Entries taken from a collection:
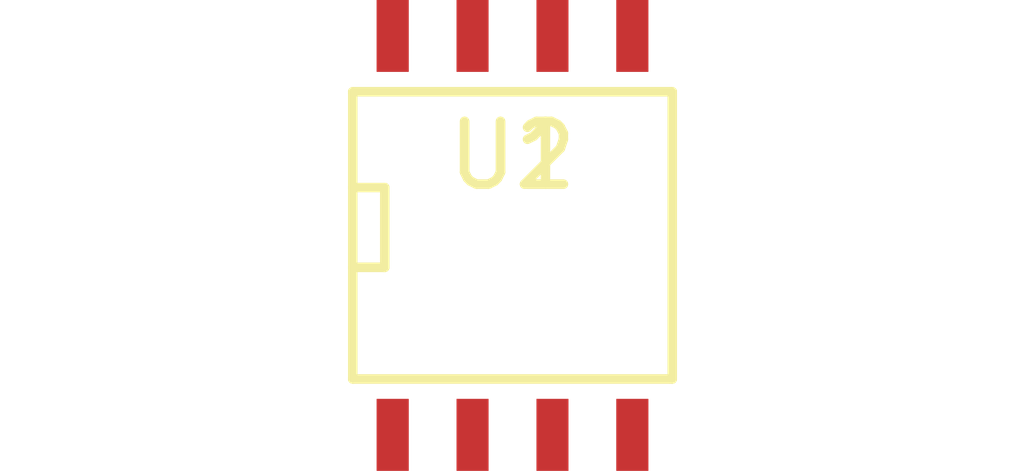
<source format=kicad_pcb>
(kicad_pcb (version 4) (host pcbnew 4.0.5)

  (general
    (links 8)
    (no_connects 4)
    (area 0 0 0 0)
    (thickness 1.6)
    (drawings 0)
    (tracks 0)
    (zones 0)
    (modules 2)
    (nets 9)
  )

  (page A4)
  (title_block
    (title battery-monitor)
    (rev 1)
  )

  (layers
    (0 F.Cu signal)
    (31 B.Cu signal)
    (32 B.Adhes user)
    (33 F.Adhes user)
    (34 B.Paste user)
    (35 F.Paste user)
    (36 B.SilkS user)
    (37 F.SilkS user)
    (38 B.Mask user)
    (39 F.Mask user)
    (40 Dwgs.User user)
    (41 Cmts.User user)
    (42 Eco1.User user)
    (43 Eco2.User user)
    (44 Edge.Cuts user)
    (45 Margin user)
    (46 B.CrtYd user)
    (47 F.CrtYd user)
    (48 B.Fab user)
    (49 F.Fab user)
  )

  (setup
    (last_trace_width 0.25)
    (trace_clearance 0.2)
    (zone_clearance 0.508)
    (zone_45_only no)
    (trace_min 0.2)
    (segment_width 0.2)
    (edge_width 0.15)
    (via_size 0.6)
    (via_drill 0.4)
    (via_min_size 0.4)
    (via_min_drill 0.3)
    (uvia_size 0.3)
    (uvia_drill 0.1)
    (uvias_allowed no)
    (uvia_min_size 0.2)
    (uvia_min_drill 0.1)
    (pcb_text_width 0.3)
    (pcb_text_size 1.5 1.5)
    (mod_edge_width 0.15)
    (mod_text_size 1 1)
    (mod_text_width 0.15)
    (pad_size 1.524 1.524)
    (pad_drill 0.762)
    (pad_to_mask_clearance 0.2)
    (aux_axis_origin 0 0)
    (visible_elements FFFFFF7F)
    (pcbplotparams
      (layerselection 0x00030_80000001)
      (usegerberextensions false)
      (excludeedgelayer true)
      (linewidth 0.100000)
      (plotframeref false)
      (viasonmask false)
      (mode 1)
      (useauxorigin false)
      (hpglpennumber 1)
      (hpglpenspeed 20)
      (hpglpendiameter 15)
      (hpglpenoverlay 2)
      (psnegative false)
      (psa4output false)
      (plotreference true)
      (plotvalue true)
      (plotinvisibletext false)
      (padsonsilk false)
      (subtractmaskfromsilk false)
      (outputformat 1)
      (mirror false)
      (drillshape 1)
      (scaleselection 1)
      (outputdirectory ""))
  )

  (net 0 "")
  (net 1 "Net-(J3-Pad6)")
  (net 2 "Net-(J3-Pad5)")
  (net 3 "Net-(C1-Pad2)")
  (net 4 GND)
  (net 5 "Net-(J1-Pad1)")
  (net 6 "Net-(J3-Pad4)")
  (net 7 "Net-(C2-Pad1)")
  (net 8 "Net-(J2-Pad1)")

  (net_class Default "This is the default net class."
    (clearance 0.2)
    (trace_width 0.25)
    (via_dia 0.6)
    (via_drill 0.4)
    (uvia_dia 0.3)
    (uvia_drill 0.1)
    (add_net GND)
    (add_net "Net-(C1-Pad2)")
    (add_net "Net-(C2-Pad1)")
    (add_net "Net-(J1-Pad1)")
    (add_net "Net-(J2-Pad1)")
    (add_net "Net-(J3-Pad4)")
    (add_net "Net-(J3-Pad5)")
    (add_net "Net-(J3-Pad6)")
  )

  (module SMD_Packages:SOIC-8-N (layer F.Cu) (tedit 0) (tstamp 592BDD29)
    (at 148.5011 105.0036)
    (descr "Module Narrow CMS SOJ 8 pins large")
    (tags "CMS SOJ")
    (path /592BD2BA)
    (attr smd)
    (fp_text reference U1 (at 0 -1.27) (layer F.SilkS)
      (effects (font (size 1 1) (thickness 0.15)))
    )
    (fp_text value ACS714LLCTR-30A-T (at 0 1.27) (layer F.Fab)
      (effects (font (size 1 1) (thickness 0.15)))
    )
    (fp_line (start -2.54 -2.286) (end 2.54 -2.286) (layer F.SilkS) (width 0.15))
    (fp_line (start 2.54 -2.286) (end 2.54 2.286) (layer F.SilkS) (width 0.15))
    (fp_line (start 2.54 2.286) (end -2.54 2.286) (layer F.SilkS) (width 0.15))
    (fp_line (start -2.54 2.286) (end -2.54 -2.286) (layer F.SilkS) (width 0.15))
    (fp_line (start -2.54 -0.762) (end -2.032 -0.762) (layer F.SilkS) (width 0.15))
    (fp_line (start -2.032 -0.762) (end -2.032 0.508) (layer F.SilkS) (width 0.15))
    (fp_line (start -2.032 0.508) (end -2.54 0.508) (layer F.SilkS) (width 0.15))
    (pad 8 smd rect (at -1.905 -3.175) (size 0.508 1.143) (layers F.Cu F.Paste F.Mask)
      (net 1 "Net-(J3-Pad6)"))
    (pad 7 smd rect (at -0.635 -3.175) (size 0.508 1.143) (layers F.Cu F.Paste F.Mask)
      (net 2 "Net-(J3-Pad5)"))
    (pad 6 smd rect (at 0.635 -3.175) (size 0.508 1.143) (layers F.Cu F.Paste F.Mask)
      (net 3 "Net-(C1-Pad2)"))
    (pad 5 smd rect (at 1.905 -3.175) (size 0.508 1.143) (layers F.Cu F.Paste F.Mask)
      (net 4 GND))
    (pad 4 smd rect (at 1.905 3.175) (size 0.508 1.143) (layers F.Cu F.Paste F.Mask)
      (net 4 GND))
    (pad 3 smd rect (at 0.635 3.175) (size 0.508 1.143) (layers F.Cu F.Paste F.Mask)
      (net 4 GND))
    (pad 2 smd rect (at -0.635 3.175) (size 0.508 1.143) (layers F.Cu F.Paste F.Mask)
      (net 5 "Net-(J1-Pad1)"))
    (pad 1 smd rect (at -1.905 3.175) (size 0.508 1.143) (layers F.Cu F.Paste F.Mask)
      (net 5 "Net-(J1-Pad1)"))
    (model SMD_Packages.3dshapes/SOIC-8-N.wrl
      (at (xyz 0 0 0))
      (scale (xyz 0.5 0.38 0.5))
      (rotate (xyz 0 0 0))
    )
  )

  (module SMD_Packages:SOIC-8-N (layer F.Cu) (tedit 0) (tstamp 592BDD35)
    (at 148.5011 105.0036)
    (descr "Module Narrow CMS SOJ 8 pins large")
    (tags "CMS SOJ")
    (path /592BD48F)
    (attr smd)
    (fp_text reference U2 (at 0 -1.27) (layer F.SilkS)
      (effects (font (size 1 1) (thickness 0.15)))
    )
    (fp_text value ACS714LLCTR-30A-T (at 0 1.27) (layer F.Fab)
      (effects (font (size 1 1) (thickness 0.15)))
    )
    (fp_line (start -2.54 -2.286) (end 2.54 -2.286) (layer F.SilkS) (width 0.15))
    (fp_line (start 2.54 -2.286) (end 2.54 2.286) (layer F.SilkS) (width 0.15))
    (fp_line (start 2.54 2.286) (end -2.54 2.286) (layer F.SilkS) (width 0.15))
    (fp_line (start -2.54 2.286) (end -2.54 -2.286) (layer F.SilkS) (width 0.15))
    (fp_line (start -2.54 -0.762) (end -2.032 -0.762) (layer F.SilkS) (width 0.15))
    (fp_line (start -2.032 -0.762) (end -2.032 0.508) (layer F.SilkS) (width 0.15))
    (fp_line (start -2.032 0.508) (end -2.54 0.508) (layer F.SilkS) (width 0.15))
    (pad 8 smd rect (at -1.905 -3.175) (size 0.508 1.143) (layers F.Cu F.Paste F.Mask)
      (net 1 "Net-(J3-Pad6)"))
    (pad 7 smd rect (at -0.635 -3.175) (size 0.508 1.143) (layers F.Cu F.Paste F.Mask)
      (net 6 "Net-(J3-Pad4)"))
    (pad 6 smd rect (at 0.635 -3.175) (size 0.508 1.143) (layers F.Cu F.Paste F.Mask)
      (net 7 "Net-(C2-Pad1)"))
    (pad 5 smd rect (at 1.905 -3.175) (size 0.508 1.143) (layers F.Cu F.Paste F.Mask)
      (net 4 GND))
    (pad 4 smd rect (at 1.905 3.175) (size 0.508 1.143) (layers F.Cu F.Paste F.Mask)
      (net 4 GND))
    (pad 3 smd rect (at 0.635 3.175) (size 0.508 1.143) (layers F.Cu F.Paste F.Mask)
      (net 4 GND))
    (pad 2 smd rect (at -0.635 3.175) (size 0.508 1.143) (layers F.Cu F.Paste F.Mask)
      (net 8 "Net-(J2-Pad1)"))
    (pad 1 smd rect (at -1.905 3.175) (size 0.508 1.143) (layers F.Cu F.Paste F.Mask)
      (net 8 "Net-(J2-Pad1)"))
    (model SMD_Packages.3dshapes/SOIC-8-N.wrl
      (at (xyz 0 0 0))
      (scale (xyz 0.5 0.38 0.5))
      (rotate (xyz 0 0 0))
    )
  )

)

</source>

--- Task directions ---
All lines above between those holding "(thickness 1.6)" and "(excludeedgelayer true)", inclusive, must be set down unchanged, and no other line may be included.

--- Answer for the task ---
    (thickness 1.6)
    (drawings 0)
    (tracks 0)
    (zones 0)
    (modules 2)
    (nets 9)
  )

  (page A4)
  (title_block
    (title battery-monitor)
    (rev 1)
  )

  (layers
    (0 F.Cu signal)
    (31 B.Cu signal)
    (32 B.Adhes user)
    (33 F.Adhes user)
    (34 B.Paste user)
    (35 F.Paste user)
    (36 B.SilkS user)
    (37 F.SilkS user)
    (38 B.Mask user)
    (39 F.Mask user)
    (40 Dwgs.User user)
    (41 Cmts.User user)
    (42 Eco1.User user)
    (43 Eco2.User user)
    (44 Edge.Cuts user)
    (45 Margin user)
    (46 B.CrtYd user)
    (47 F.CrtYd user)
    (48 B.Fab user)
    (49 F.Fab user)
  )

  (setup
    (last_trace_width 0.25)
    (trace_clearance 0.2)
    (zone_clearance 0.508)
    (zone_45_only no)
    (trace_min 0.2)
    (segment_width 0.2)
    (edge_width 0.15)
    (via_size 0.6)
    (via_drill 0.4)
    (via_min_size 0.4)
    (via_min_drill 0.3)
    (uvia_size 0.3)
    (uvia_drill 0.1)
    (uvias_allowed no)
    (uvia_min_size 0.2)
    (uvia_min_drill 0.1)
    (pcb_text_width 0.3)
    (pcb_text_size 1.5 1.5)
    (mod_edge_width 0.15)
    (mod_text_size 1 1)
    (mod_text_width 0.15)
    (pad_size 1.524 1.524)
    (pad_drill 0.762)
    (pad_to_mask_clearance 0.2)
    (aux_axis_origin 0 0)
    (visible_elements FFFFFF7F)
    (pcbplotparams
      (layerselection 0x00030_80000001)
      (usegerberextensions false)
      (excludeedgelayer true)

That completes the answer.